* **WHAT THE TASK ASKS**:
For the material below, return exactly the lines starting at the one holding "- Added DELETE" and ending at the one holding "- Added comprehensive", counting both as part of the range.

* **DATASET EXCERPTS**:
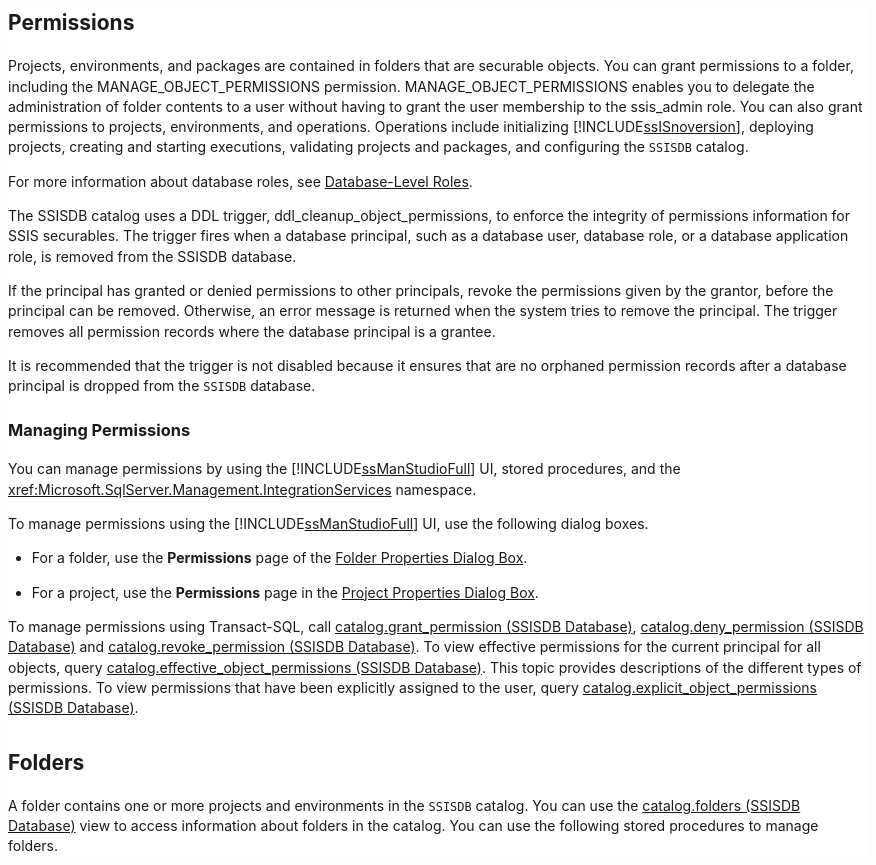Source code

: ## Permissions  
 Projects, environments, and packages are contained in folders that are securable objects. You can grant permissions to a folder, including the MANAGE_OBJECT_PERMISSIONS permission. MANAGE_OBJECT_PERMISSIONS enables you to delegate the administration of folder contents to a user without having to grant the user membership to the ssis_admin role. You can also grant permissions to projects, environments, and operations. Operations include initializing [!INCLUDE[ssISnoversion](../../includes/ssisnoversion-md.md)], deploying projects, creating and starting executions, validating projects and packages, and configuring the `SSISDB` catalog.  
  
 For more information about database roles, see [Database-Level Roles](../../relational-databases/security/authentication-access/database-level-roles.md).  
  
 The SSISDB catalog uses a DDL trigger, ddl_cleanup_object_permissions, to enforce the integrity of permissions information for SSIS securables. The trigger fires when a database principal, such as a database user, database role, or a database application role, is removed from the SSISDB database.  
  
 If the principal has granted or denied permissions to other principals, revoke the permissions given by the grantor, before the principal can be removed. Otherwise, an error message is returned when the system tries to remove the principal. The trigger removes all permission records where the database principal is a grantee.  
  
 It is recommended that the trigger is not disabled because it ensures that are no orphaned permission records after a database principal is dropped from the `SSISDB` database.  
  
### Managing Permissions  
 You can manage permissions by using the [!INCLUDE[ssManStudioFull](../../includes/ssmanstudiofull-md.md)] UI, stored procedures, and the <xref:Microsoft.SqlServer.Management.IntegrationServices> namespace.  
  
 To manage permissions using the [!INCLUDE[ssManStudioFull](../../includes/ssmanstudiofull-md.md)] UI, use the following dialog boxes.  
  
-   For a folder, use the **Permissions** page of the [Folder Properties Dialog Box](folder-properties-dialog-box.md).  
  
-   For a project, use the **Permissions** page in the [Project Properties Dialog Box](project-properties-dialog-box.md).  
  
 To manage permissions using Transact-SQL, call [catalog.grant_permission &#40;SSISDB Database&#41;](/sql/integration-services/system-stored-procedures/catalog-grant-permission-ssisdb-database), [catalog.deny_permission &#40;SSISDB Database&#41;](/sql/integration-services/system-stored-procedures/catalog-deny-permission-ssisdb-database) and [catalog.revoke_permission &#40;SSISDB Database&#41;](/sql/integration-services/system-stored-procedures/catalog-revoke-permission-ssisdb-database). To view effective permissions for the current principal for all objects, query [catalog.effective_object_permissions &#40;SSISDB Database&#41;](/sql/integration-services/system-views/catalog-effective-object-permissions-ssisdb-database). This topic provides descriptions of the different types of permissions. To view permissions that have been explicitly assigned to the user, query [catalog.explicit_object_permissions &#40;SSISDB Database&#41;](/sql/integration-services/system-views/catalog-explicit-object-permissions-ssisdb-database).  
  
## Folders  
 A folder contains one or more projects and environments in the `SSISDB` catalog. You can use the [catalog.folders &#40;SSISDB Database&#41;](/sql/integration-services/system-views/catalog-folders-ssisdb-database) view to access information about folders in the catalog. You can use the following stored procedures to manage folders.  
  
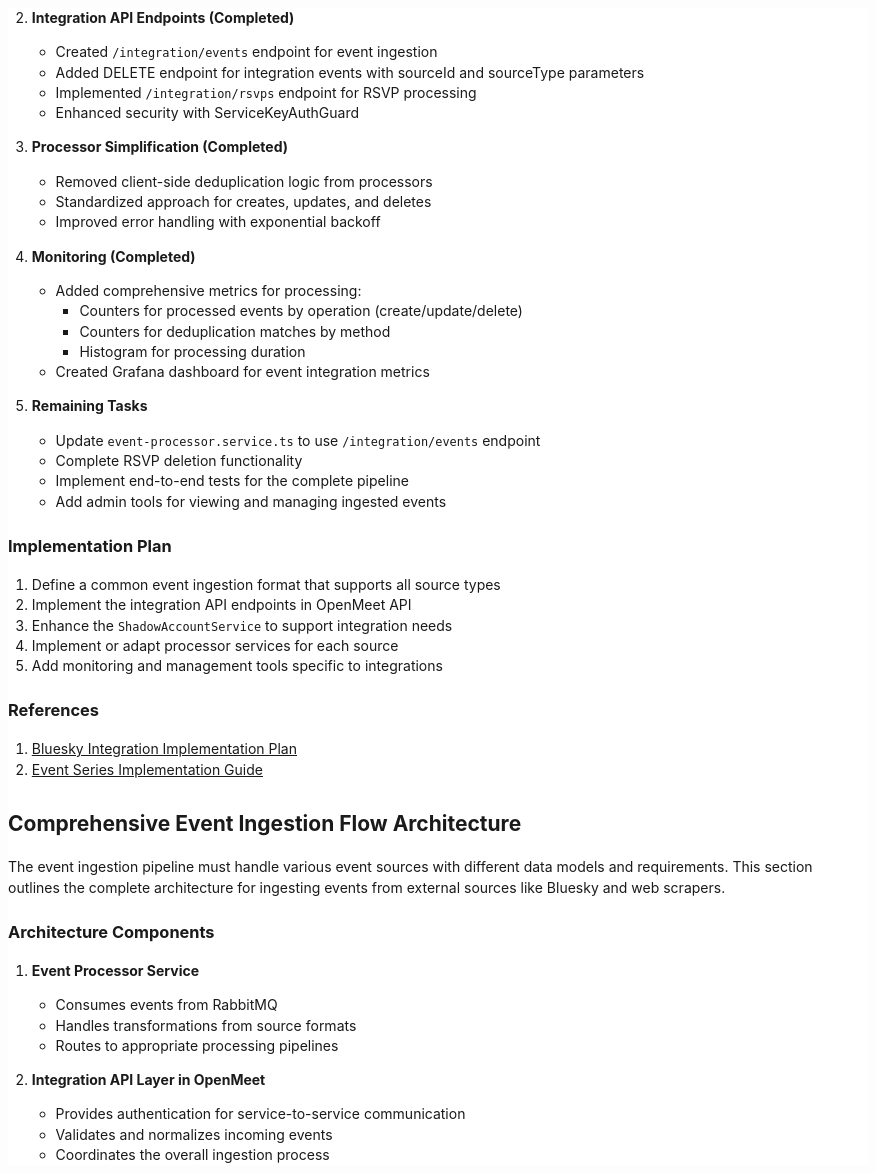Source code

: 2. **Integration API Endpoints (Completed)**
   - Created `/integration/events` endpoint for event ingestion
   - Added DELETE endpoint for integration events with sourceId and sourceType parameters
   - Implemented `/integration/rsvps` endpoint for RSVP processing
   - Enhanced security with ServiceKeyAuthGuard

3. **Processor Simplification (Completed)**
   - Removed client-side deduplication logic from processors
   - Standardized approach for creates, updates, and deletes
   - Improved error handling with exponential backoff

4. **Monitoring (Completed)**
   - Added comprehensive metrics for processing:
     - Counters for processed events by operation (create/update/delete)
     - Counters for deduplication matches by method
     - Histogram for processing duration
   - Created Grafana dashboard for event integration metrics

5. **Remaining Tasks**
   - Update `event-processor.service.ts` to use `/integration/events` endpoint
   - Complete RSVP deletion functionality
   - Implement end-to-end tests for the complete pipeline
   - Add admin tools for viewing and managing ingested events

### Implementation Plan

1. Define a common event ingestion format that supports all source types
2. Implement the integration API endpoints in OpenMeet API
3. Enhance the `ShadowAccountService` to support integration needs
4. Implement or adapt processor services for each source
5. Add monitoring and management tools specific to integrations

### References

1. [Bluesky Integration Implementation Plan](/design-notes/recurring-events/bluesky-integration-implementation.md)
2. [Event Series Implementation Guide](/design-notes/recurring-events/event-series-implementation-guide.md)

## Comprehensive Event Ingestion Flow Architecture

The event ingestion pipeline must handle various event sources with different data models and requirements. This section outlines the complete architecture for ingesting events from external sources like Bluesky and web scrapers.

### Architecture Components

1. **Event Processor Service**
   - Consumes events from RabbitMQ
   - Handles transformations from source formats
   - Routes to appropriate processing pipelines

2. **Integration API Layer in OpenMeet**
   - Provides authentication for service-to-service communication
   - Validates and normalizes incoming events
   - Coordinates the overall ingestion process
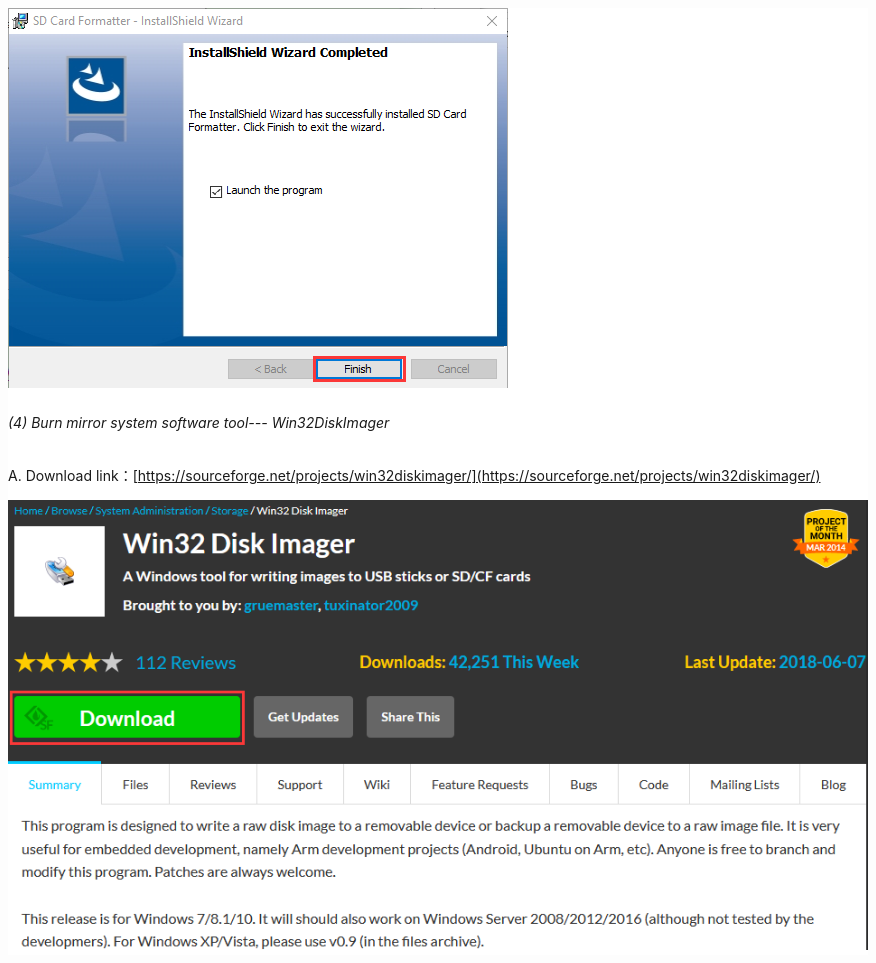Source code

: ![](../media/df2deb7e04c25ee207e994f0d2808194.png)

###### (4) Burn mirror system software tool--- Win32DiskImager

A. Download link：[https://sourceforge.net/projects/win32diskimager/](https://sourceforge.net/projects/win32diskimager/)

![](../media/4ffb55fd466198ca9524afbde7806271.png)
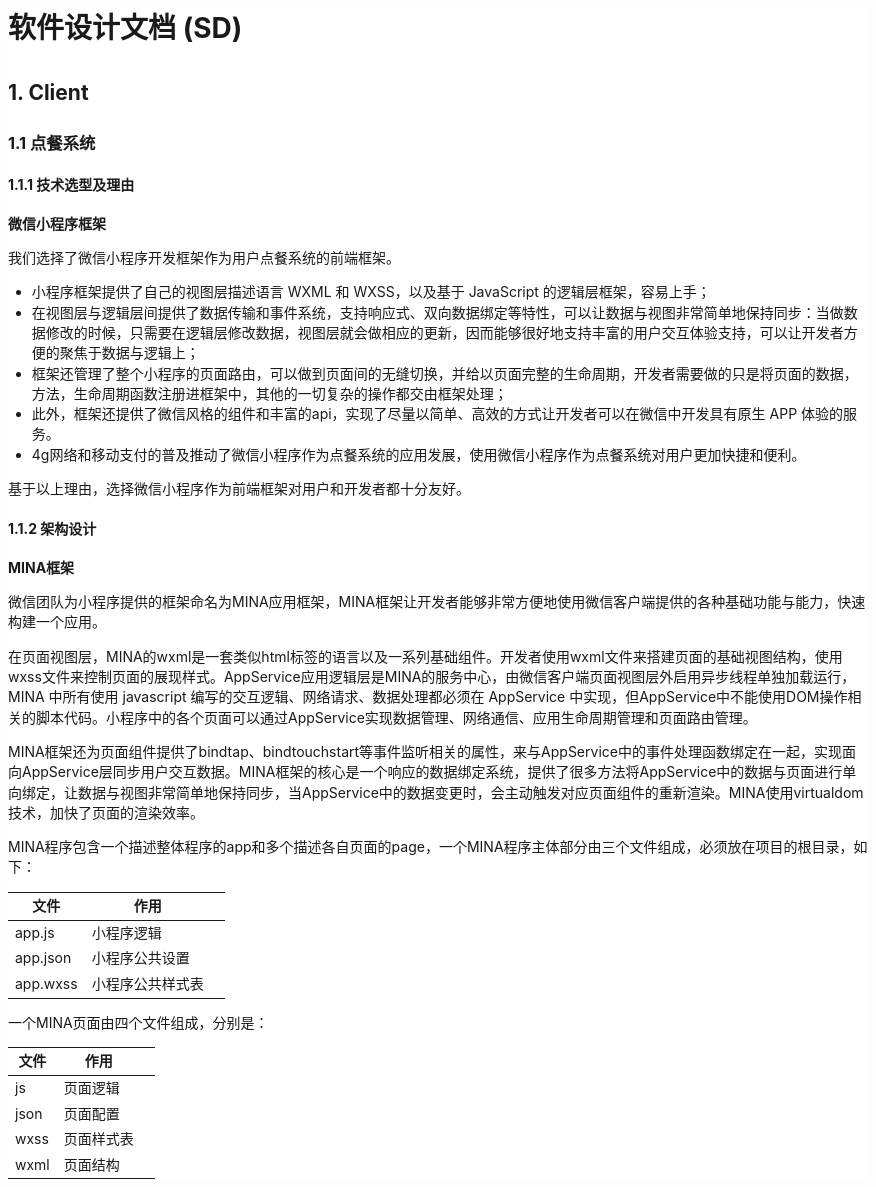 # 软件设计文档 (SD)





## 1. Client

### 1.1 点餐系统

#### 1.1.1 技术选型及理由

**微信小程序框架**

   我们选择了微信小程序开发框架作为用户点餐系统的前端框架。

   - 小程序框架提供了自己的视图层描述语言 WXML 和 WXSS，以及基于 JavaScript 的逻辑层框架，容易上手；
   - 在视图层与逻辑层间提供了数据传输和事件系统，支持响应式、双向数据绑定等特性，可以让数据与视图非常简单地保持同步：当做数据修改的时候，只需要在逻辑层修改数据，视图层就会做相应的更新，因而能够很好地支持丰富的用户交互体验支持，可以让开发者方便的聚焦于数据与逻辑上；
  - 框架还管理了整个小程序的页面路由，可以做到页面间的无缝切换，并给以页面完整的生命周期，开发者需要做的只是将页面的数据，方法，生命周期函数注册进框架中，其他的一切复杂的操作都交由框架处理；
  - 此外，框架还提供了微信风格的组件和丰富的api，实现了尽量以简单、高效的方式让开发者可以在微信中开发具有原生 APP 体验的服务。
  - 4g网络和移动支付的普及推动了微信小程序作为点餐系统的应用发展，使用微信小程序作为点餐系统对用户更加快捷和便利。

基于以上理由，选择微信小程序作为前端框架对用户和开发者都十分友好。


#### 1.1.2 架构设计

**MINA框架**

   微信团队为小程序提供的框架命名为MINA应用框架，MINA框架让开发者能够非常方便地使用微信客户端提供的各种基础功能与能力，快速构建一个应用。

   在页面视图层，MINA的wxml是一套类似html标签的语言以及一系列基础组件。开发者使用wxml文件来搭建页面的基础视图结构，使用wxss文件来控制页面的展现样式。AppService应用逻辑层是MINA的服务中心，由微信客户端页面视图层外启用异步线程单独加载运行，MINA 中所有使用 javascript 编写的交互逻辑、网络请求、数据处理都必须在 AppService 中实现，但AppService中不能使用DOM操作相关的脚本代码。小程序中的各个页面可以通过AppService实现数据管理、网络通信、应用生命周期管理和页面路由管理。

   MINA框架还为页面组件提供了bindtap、bindtouchstart等事件监听相关的属性，来与AppService中的事件处理函数绑定在一起，实现面向AppService层同步用户交互数据。MINA框架的核心是一个响应的数据绑定系统，提供了很多方法将AppService中的数据与页面进行单向绑定，让数据与视图非常简单地保持同步，当AppService中的数据变更时，会主动触发对应页面组件的重新渲染。MINA使用virtualdom技术，加快了页面的渲染效率。

   MINA程序包含一个描述整体程序的app和多个描述各自页面的page，一个MINA程序主体部分由三个文件组成，必须放在项目的根目录，如下：

| 文件       | 作用       |      |
| -------- | -------- | ---- |
| app.js   | 小程序逻辑    |      |
| app.json | 小程序公共设置  |      |
| app.wxss | 小程序公共样式表 |      |

   一个MINA页面由四个文件组成，分别是：

| 文件   | 作用    |      |
| ---- | ----- | ---- |
| js   | 页面逻辑  |      |
| json | 页面配置  |      |
| wxss | 页面样式表 |      |
| wxml | 页面结构  |      |
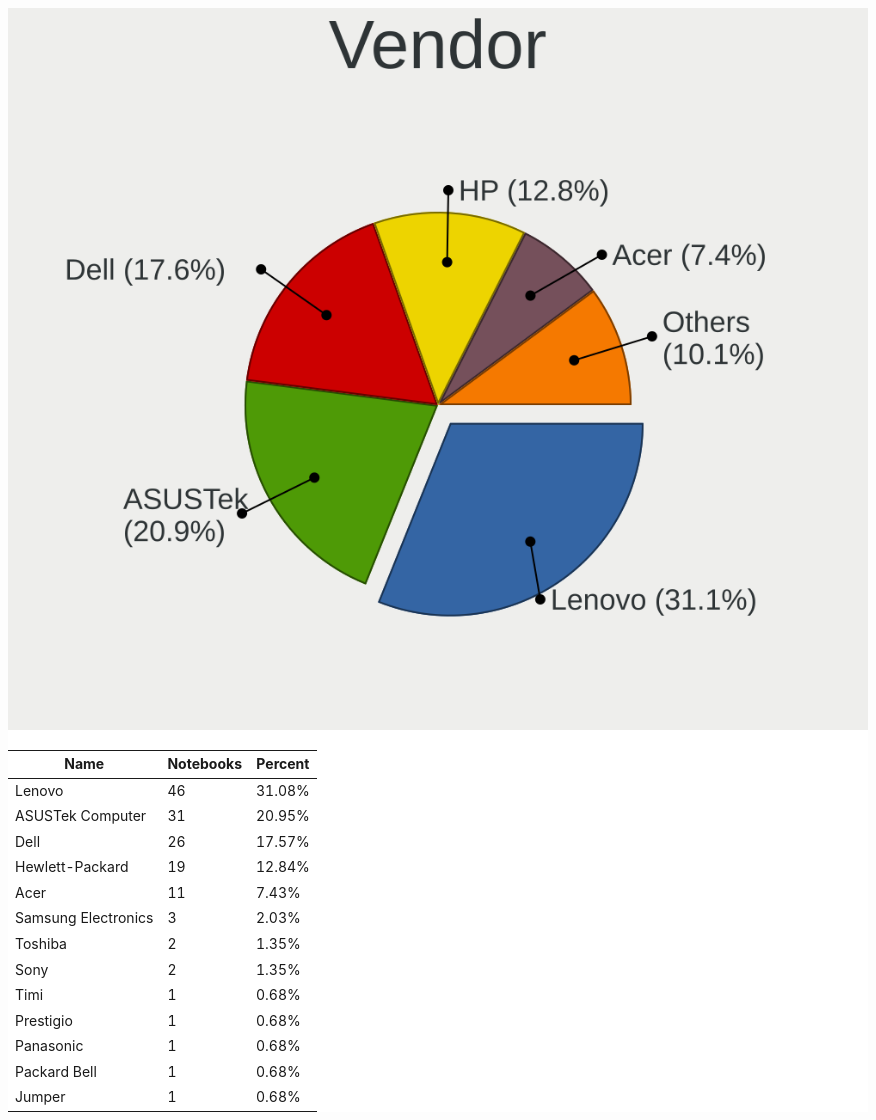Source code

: ![Vendor](./images/pie_chart/node_vendor.svg)


| Name                | Notebooks | Percent |
|---------------------|-----------|---------|
| Lenovo              | 46        | 31.08%  |
| ASUSTek Computer    | 31        | 20.95%  |
| Dell                | 26        | 17.57%  |
| Hewlett-Packard     | 19        | 12.84%  |
| Acer                | 11        | 7.43%   |
| Samsung Electronics | 3         | 2.03%   |
| Toshiba             | 2         | 1.35%   |
| Sony                | 2         | 1.35%   |
| Timi                | 1         | 0.68%   |
| Prestigio           | 1         | 0.68%   |
| Panasonic           | 1         | 0.68%   |
| Packard Bell        | 1         | 0.68%   |
| Jumper              | 1         | 0.68%   |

* **FINISHED EXERCISE**:
   - Added DELETE endpoint for integration events with sourceId and sourceType parameters
   - Implemented `/integration/rsvps` endpoint for RSVP processing
   - Enhanced security with ServiceKeyAuthGuard

3. **Processor Simplification (Completed)**
   - Removed client-side deduplication logic from processors
   - Standardized approach for creates, updates, and deletes
   - Improved error handling with exponential backoff

4. **Monitoring (Completed)**
   - Added comprehensive metrics for processing:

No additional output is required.